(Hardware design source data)
§ §

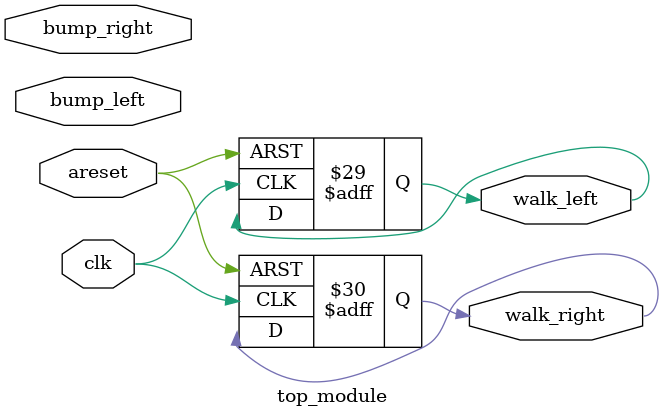
<source format=sv>
module top_module (
	input clk,
	input areset,
	input bump_left,
	input bump_right,
	output reg walk_left,
	output reg walk_right
);

	reg [1:0] state;
	parameter IDLE = 2'b00;
	parameter WALK_LEFT = 2'b01;
	parameter WALK_RIGHT = 2'b10;

	always @(posedge clk or posedge areset) begin
		if (areset) begin
			state <= WALK_LEFT;
			walk_left <= 1;
			walk_right <= 0;
		end else begin
			case (state)
				IDLE: begin
					if (bump_left)
						state <= WALK_RIGHT;
					else if (bump_right)
						state <= WALK_LEFT;
				end

				WALK_LEFT: begin
					if (!bump_left && bump_right)
						state <= WALK_RIGHT;
					else if (bump_left && !bump_right)
						state <= WALK_LEFT;
				end

				WALK_RIGHT: begin
					if (bump_left && !bump_right)
						state <= WALK_LEFT;
					else if (!bump_left && bump_right)
						state <= WALK_RIGHT;
				end
			endcase
		end
	end
endmodule

</source>
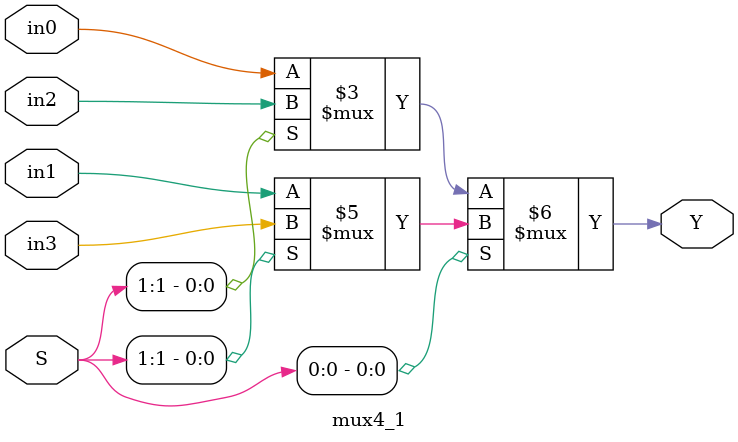
<source format=v>
module mux4_1(S, Y, in0, in1, in2, in3);
input [1:0] S;
output Y;
input in0, in1, in2, in3;
assign Y = (S[0] == 0) ? ((S[1] == 0) ? in0 : in2) : ((S[1] == 0) ? in1 : in3);
endmodule

</source>
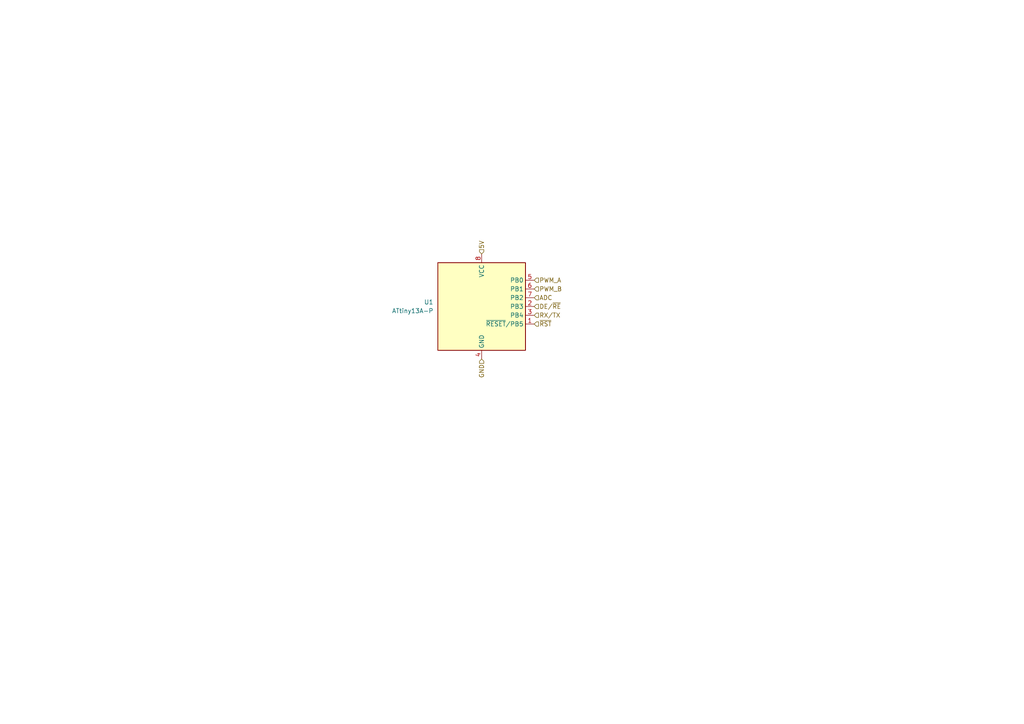
<source format=kicad_sch>
(kicad_sch
	(version 20231120)
	(generator "eeschema")
	(generator_version "8.0")
	(uuid "d071770e-efac-451d-8bff-c2454c2f06d0")
	(paper "A4")
	(title_block
		(title "Domoticata wall terminal")
		(date "2024-07-12")
		(rev "0.1")
		(company "Davide Scalisi")
	)
	
	(hierarchical_label "DE{slash}~{RE}"
		(shape input)
		(at 154.94 88.9 0)
		(fields_autoplaced yes)
		(effects
			(font
				(size 1.27 1.27)
			)
			(justify left)
		)
		(uuid "23f902dd-e017-4b3d-b39e-495901bb7f8e")
	)
	(hierarchical_label "5V"
		(shape input)
		(at 139.7 73.66 90)
		(fields_autoplaced yes)
		(effects
			(font
				(size 1.27 1.27)
			)
			(justify left)
		)
		(uuid "5c4c0ce4-90b6-4323-a3ec-307f4935cf6e")
	)
	(hierarchical_label "GND"
		(shape input)
		(at 139.7 104.14 270)
		(fields_autoplaced yes)
		(effects
			(font
				(size 1.27 1.27)
			)
			(justify right)
		)
		(uuid "9cb60a1c-bf52-4683-bf51-9d15e2c82ddf")
	)
	(hierarchical_label "ADC"
		(shape input)
		(at 154.94 86.36 0)
		(fields_autoplaced yes)
		(effects
			(font
				(size 1.27 1.27)
			)
			(justify left)
		)
		(uuid "a1ee046d-22e5-4af2-be93-37ea2919f6a0")
	)
	(hierarchical_label "~{RST}"
		(shape input)
		(at 154.94 93.98 0)
		(fields_autoplaced yes)
		(effects
			(font
				(size 1.27 1.27)
			)
			(justify left)
		)
		(uuid "a4046ac1-cd50-4480-ad03-3a2f6e66587e")
	)
	(hierarchical_label "PWM_B"
		(shape input)
		(at 154.94 83.82 0)
		(fields_autoplaced yes)
		(effects
			(font
				(size 1.27 1.27)
			)
			(justify left)
		)
		(uuid "a6958478-6b53-4f1d-a622-cd2137edb5cb")
	)
	(hierarchical_label "RX{slash}TX"
		(shape input)
		(at 154.94 91.44 0)
		(fields_autoplaced yes)
		(effects
			(font
				(size 1.27 1.27)
			)
			(justify left)
		)
		(uuid "a6bd6519-697f-4340-b6d3-5101fc92aaeb")
	)
	(hierarchical_label "PWM_A"
		(shape input)
		(at 154.94 81.28 0)
		(fields_autoplaced yes)
		(effects
			(font
				(size 1.27 1.27)
			)
			(justify left)
		)
		(uuid "eb4e8461-837d-4f87-b88b-b1b0ce011b7f")
	)
	(symbol
		(lib_id "MCU_Microchip_ATtiny:ATtiny13A-P")
		(at 139.7 88.9 0)
		(unit 1)
		(exclude_from_sim no)
		(in_bom yes)
		(on_board yes)
		(dnp no)
		(fields_autoplaced yes)
		(uuid "5ecb9fa7-ea61-4779-86a2-e76084a9e62b")
		(property "Reference" "U1"
			(at 125.73 87.6299 0)
			(effects
				(font
					(size 1.27 1.27)
				)
				(justify right)
			)
		)
		(property "Value" "ATtiny13A-P"
			(at 125.73 90.1699 0)
			(effects
				(font
					(size 1.27 1.27)
				)
				(justify right)
			)
		)
		(property "Footprint" "Package_DIP:DIP-8_W7.62mm_Socket"
			(at 139.7 88.9 0)
			(effects
				(font
					(size 1.27 1.27)
					(italic yes)
				)
				(hide yes)
			)
		)
		(property "Datasheet" "http://ww1.microchip.com/downloads/en/DeviceDoc/doc8126.pdf"
			(at 139.7 88.9 0)
			(effects
				(font
					(size 1.27 1.27)
				)
				(hide yes)
			)
		)
		(property "Description" "20MHz, 1kB Flash, 64B SRAM, 64B EEPROM, debugWIRE, DIP-8"
			(at 139.7 88.9 0)
			(effects
				(font
					(size 1.27 1.27)
				)
				(hide yes)
			)
		)
		(pin "2"
			(uuid "e64af5bf-7b7b-4b92-927a-f91f2a74d831")
		)
		(pin "4"
			(uuid "552e57cb-2d29-4df6-b497-69578b86a134")
		)
		(pin "7"
			(uuid "5ddc1f7e-d353-4e0c-8290-1c1b91a3c86b")
		)
		(pin "1"
			(uuid "cd4e043c-481d-46d1-b7c9-5e0487162496")
		)
		(pin "8"
			(uuid "843061df-9544-492d-815a-a9b11b6269ba")
		)
		(pin "5"
			(uuid "97e980a2-915b-469d-83fe-c5fff243d08e")
		)
		(pin "3"
			(uuid "49765792-c8f4-485b-8817-7319ac85a887")
		)
		(pin "6"
			(uuid "944af456-f3d6-43d6-aab3-d4dd398bfc48")
		)
		(instances
			(project "wall_terminal"
				(path "/5c441dea-07fa-47c6-a7dc-b1c524c62a23/8a2a1432-423c-44a2-bc52-34f5f7caec87"
					(reference "U1")
					(unit 1)
				)
			)
		)
	)
)

</source>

§ §

## Exercise
Look through the entries. Copy out each line with "property" in it.

## Result of the exercise
		(property "Reference" "U1"
		(property "Value" "ATtiny13A-P"
		(property "Footprint" "Package_DIP:DIP-8_W7.62mm_Socket"
		(property "Datasheet" "http://ww1.microchip.com/downloads/en/DeviceDoc/doc8126.pdf"
		(property "Description" "20MHz, 1kB Flash, 64B SRAM, 64B EEPROM, debugWIRE, DIP-8"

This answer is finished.